A bug fix is not a breaking change. You are speaking in tautologies. "A bug fix is a change that is a change to the API". No, bug fix does not change the interface. A bug fix does not change the API. It does not require a semantic version change unless it also changes the expected behavior of the method, in which case it is a change in the documentation, which is part of the application programming interface.
A bug fix makes the function behave as it's documented to, a breaking change involves a change to the documentation?
Only as far as the type system supports, but I feel like constraining the minimum version unit to increment is far better than doing nothing. Disallowing incrementing the patch version when the types of existing API changes is great.
Type compatibility between two APIs would usually be decidable, because otherwise the type systems would be useless.

But behavior testing is undecidable, easily follows from halting theorem. I doubt it would even be recognizable.

I think we should stop publishing releases. Writing code is subject to human error and could break somebody else's work.
Well, if you wrote stable code in the first place, there wouldn't indeed be any need for updates!
Jokes aside, a lot of developers would call a project "dead" when is working as intended and not receiving new commits.
'ls' is dead, we should stop using it.
Bad example ;) Updated on June 17th: https://github.com/coreutils/coreutils/commit/24053fbd8f9bd3...

OpenBSD true(1) however... seems pretty much dead. https://github.com/openbsd/src/tree/master/usr.bin/true

It's pretty amazing.
True. Besides, my specs are future proof. So I always offer my clients a 120 years "no update needed" guaranty, with very durable titanium punched cards.
What alternative do you propose?
I think you missed the joke.
This seems like something solved decades ago with c header files, they're easy to do a diff on and the only false negative is from adding a function. Even that would be fine if you weren't export raw structs.

It seems like we gave up simple ways to do stuff like this because we hated header files and moved to tools like java and c# that eschewed them. Then they got reinvented and renamed to interfaces and we've come up with all sorts of other complicated tools (elm-package, mocking, IoC) just to recreate the functionality we lost in header files.

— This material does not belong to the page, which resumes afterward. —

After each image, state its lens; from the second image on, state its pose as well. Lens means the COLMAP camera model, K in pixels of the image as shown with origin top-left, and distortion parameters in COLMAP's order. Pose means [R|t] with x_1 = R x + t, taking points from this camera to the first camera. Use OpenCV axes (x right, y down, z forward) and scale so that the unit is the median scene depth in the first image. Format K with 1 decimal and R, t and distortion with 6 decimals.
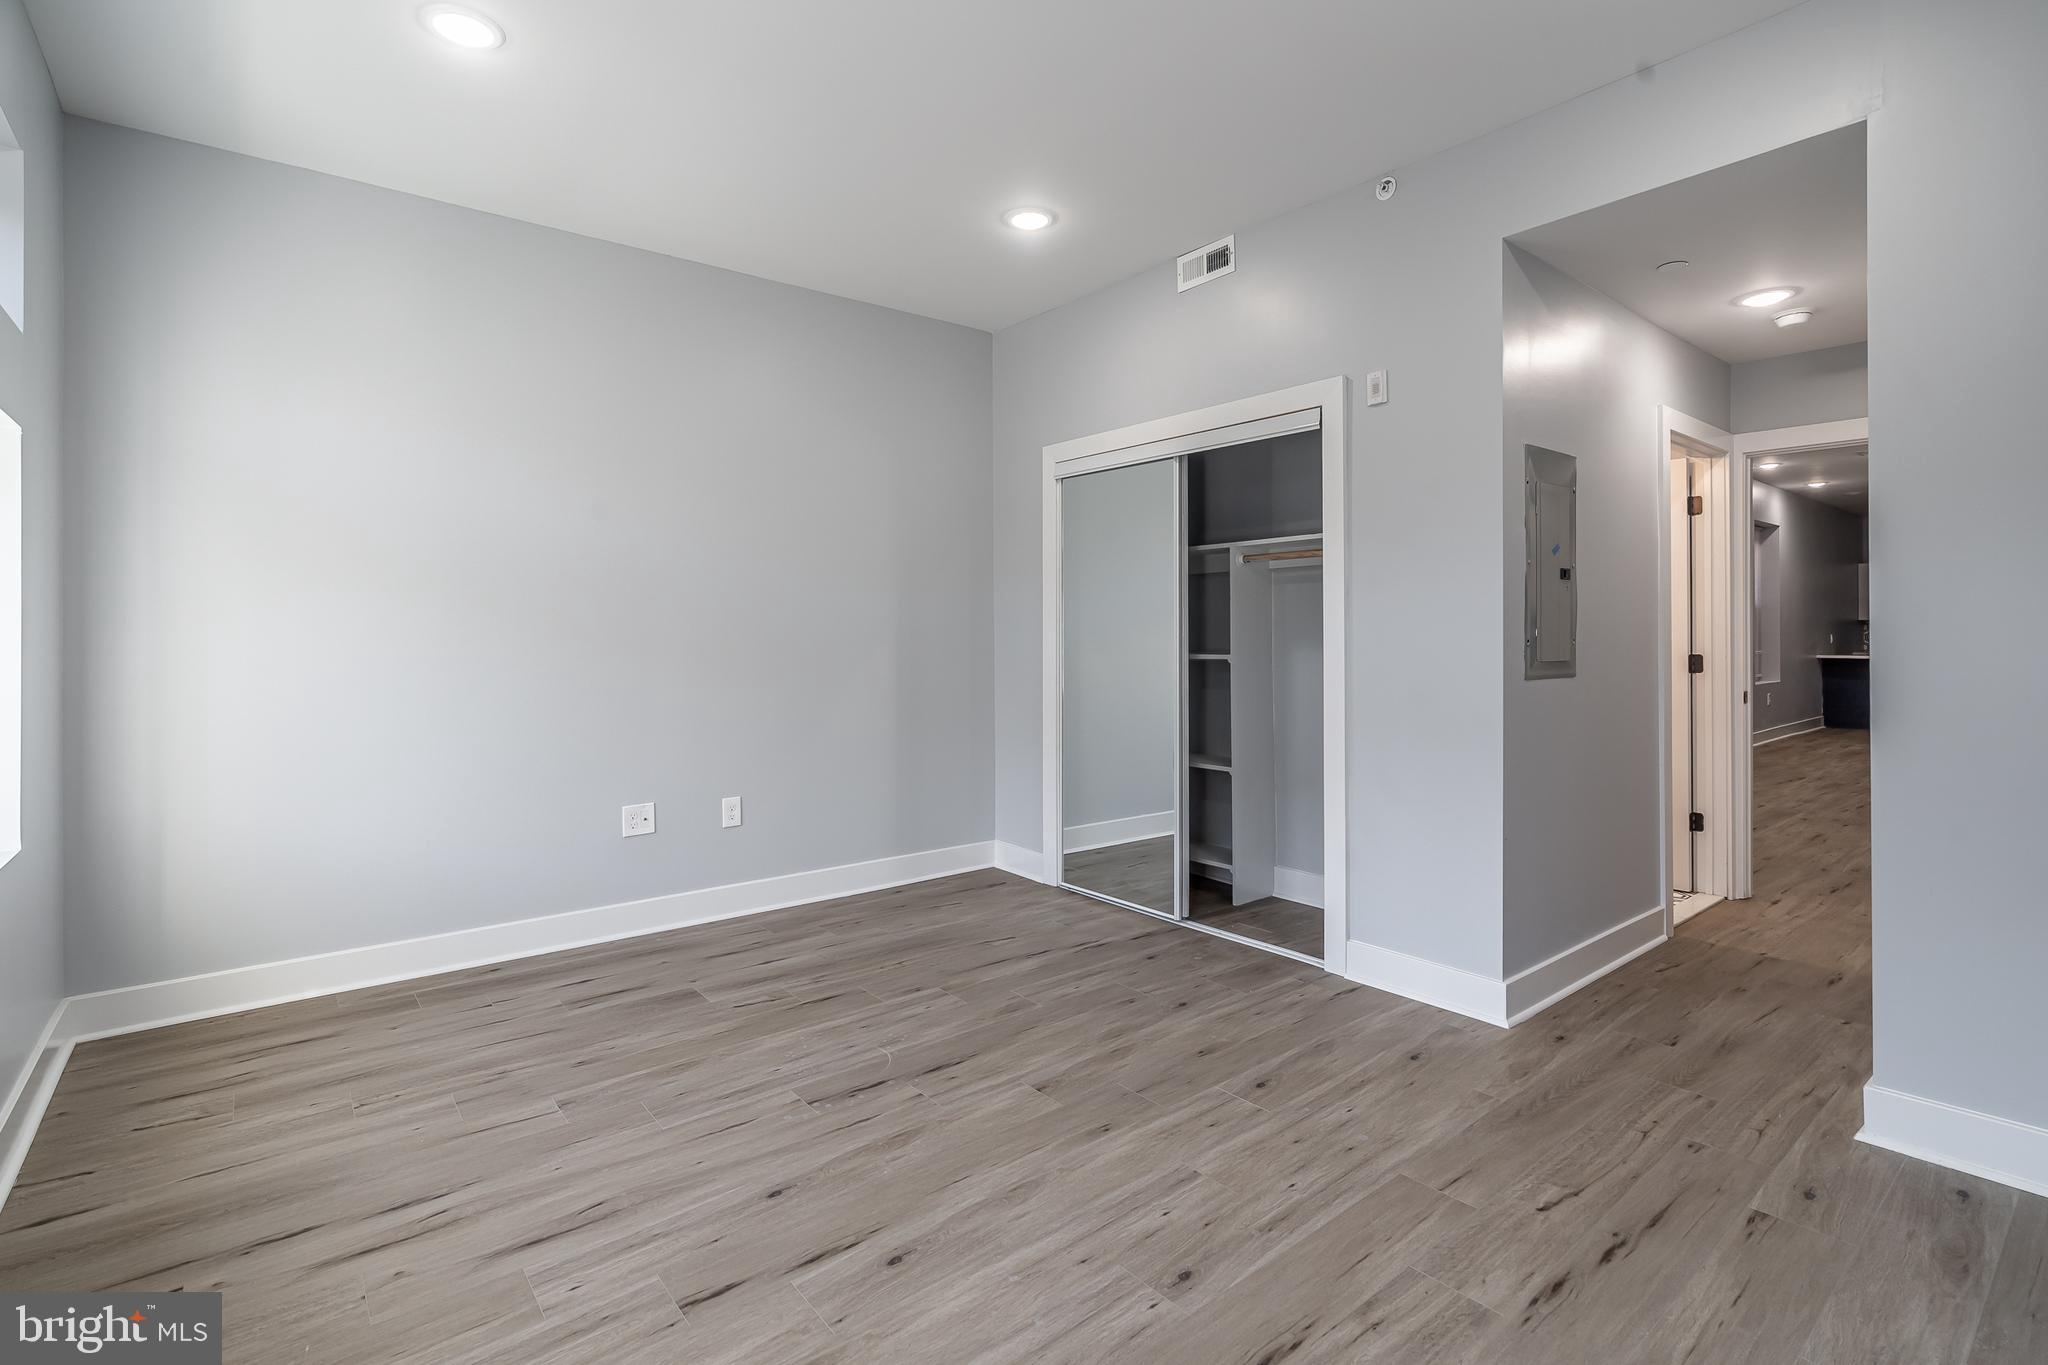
lens RADIAL K [[953.8, 0, 1045.6], [0, 953.8, 628.9], [0, 0, 1]] dist [-0.002349, 0.000270]
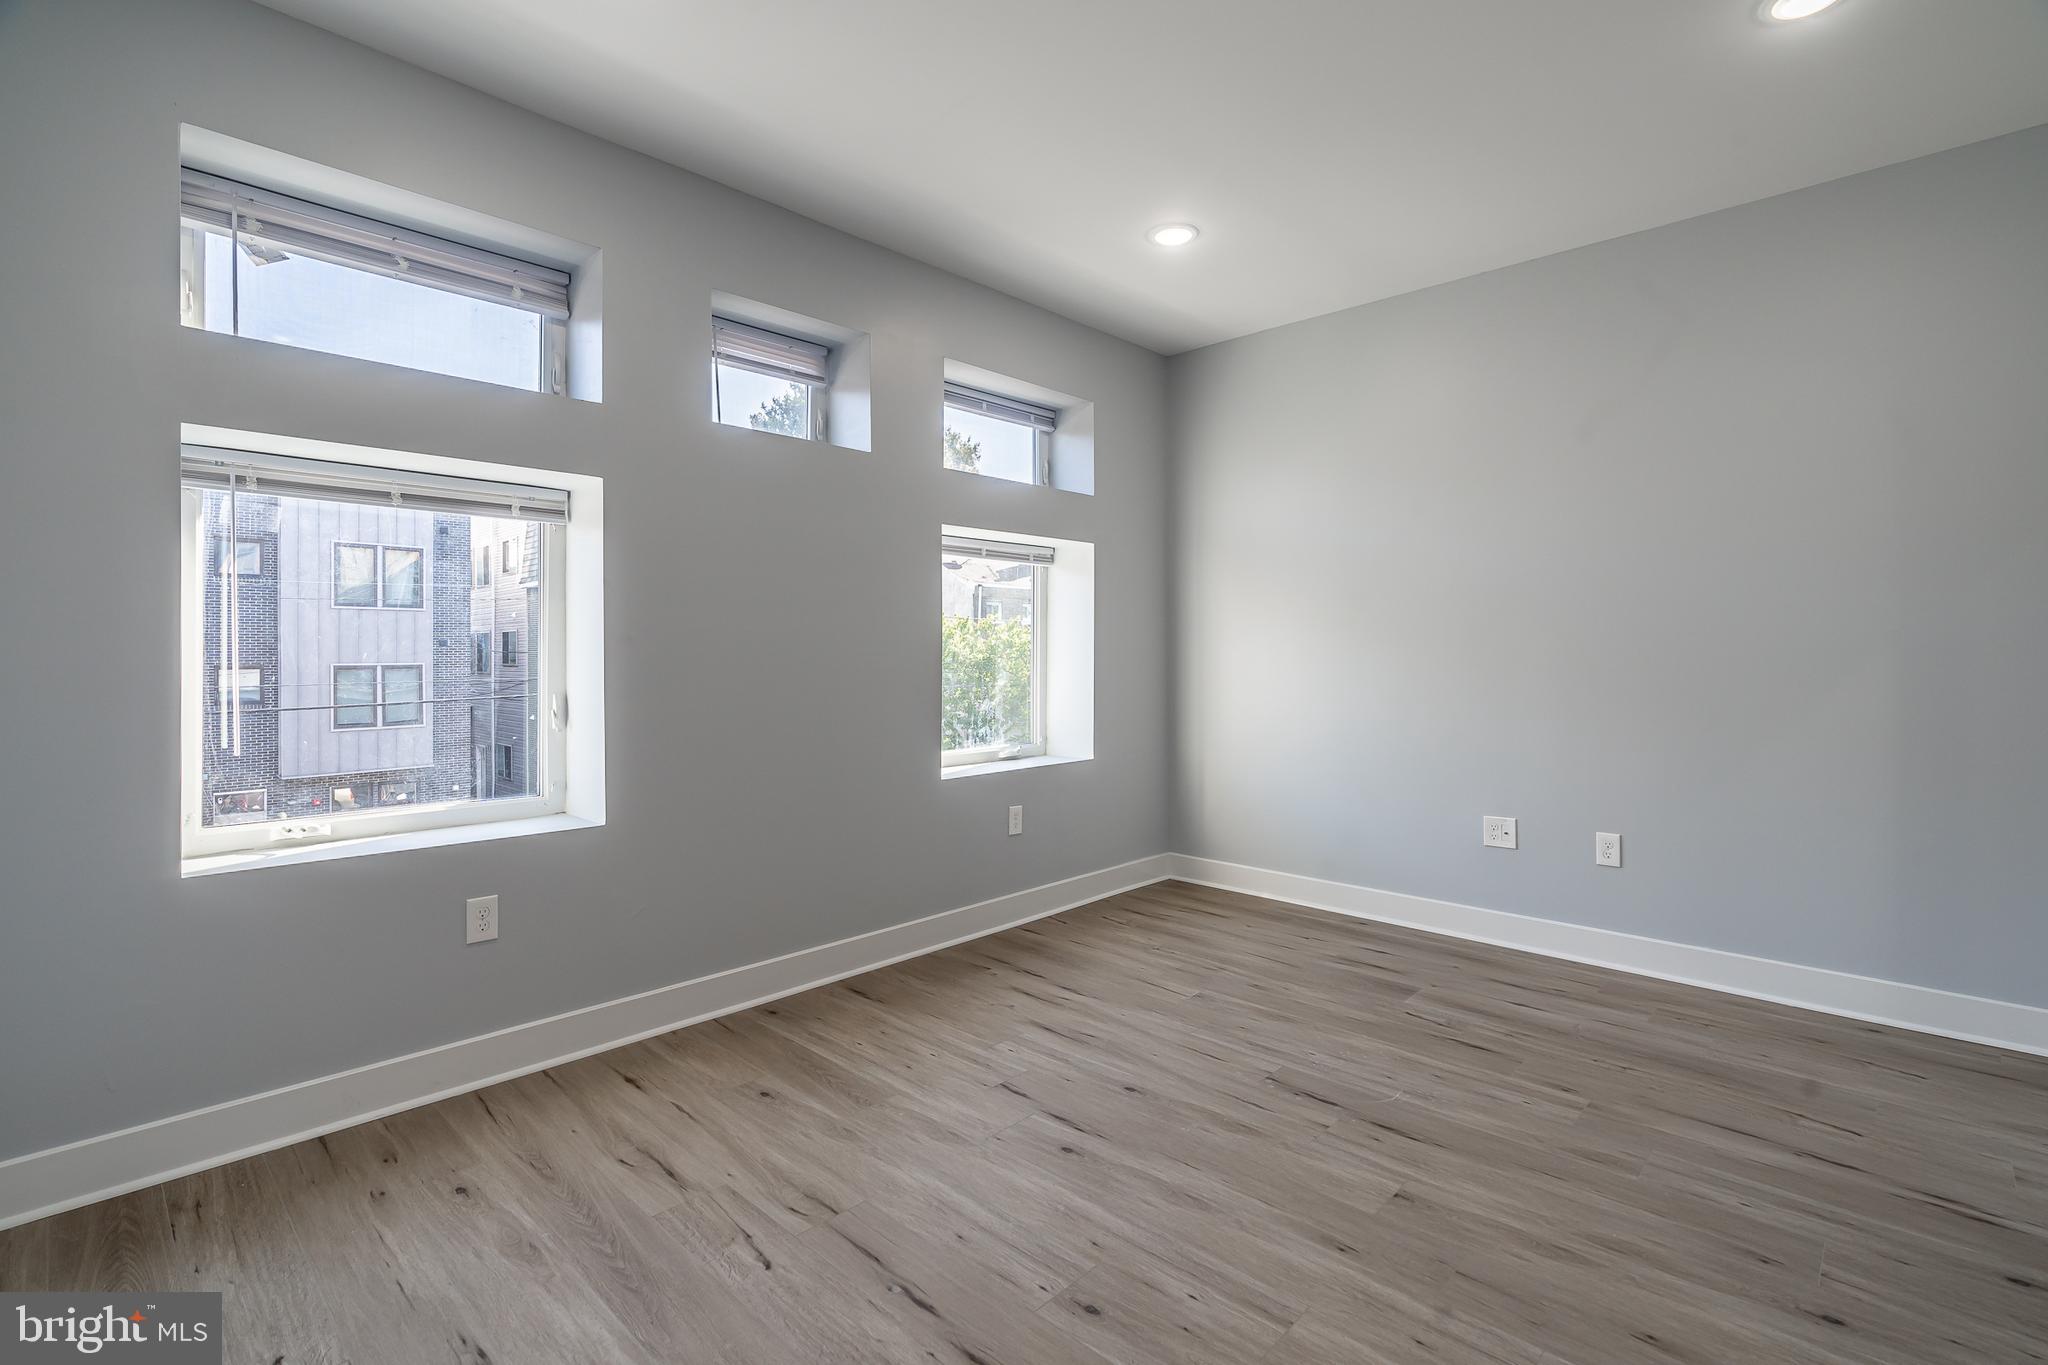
lens RADIAL K [[953.8, 0, 1045.6], [0, 953.8, 628.9], [0, 0, 1]] dist [-0.002349, 0.000270]
pose [[0.126184, -0.019362, -0.991818, 0.767863], [0.006253, 0.999805, -0.018722, -0.001418], [0.991987, -0.003839, 0.126280, 0.568479]]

Diffing C header files has way more false negatives than just "adding a function".
Such as? White space changes can be ignored, comments can be stripped pre diff, both version can be run through the same formatter before hand. What you're then left with are the actual changes.

Anything removed or modified is a breaking change. Anything added to a public struct is a breaking change, which can and arguably should be hidden behind an interface. Adding functions is about all I can think of that's left.

Even if it's not perfect, it's a simple 90% solution with 40 year old tools.

What if:

* Function order changes

* Prototype goes from int function(char * ); to int function(char * arg);

* Typedef is added so instead of int function(char* );, it's typedef char* str; int function(str);

Good points, the second one in particular I don't think could be fixed without a full parser. Function order changes could possibly be worked around by a formatter/linter that can reorder functions, at the risk of creating more issues. The last could be handled be passing the code through the preprocessor (the -E flag in gcc) first.

By this point it's probably gone beyond the "perfect is the enemy of good" threshold though.

> The last could be handled be passing the code through the preprocessor (the -E flag in gcc) first

Nope, that only handles preprocessor directives (essentially, any line starting with '#'). Typedefs are handled by the parser.

That's still going to be way "less perfect" than diffing the output of `javap` or `godoc` or probably even the `help(module)` for a Python module.

The ability to diff APIs objectively gets better when we switch away from C header files.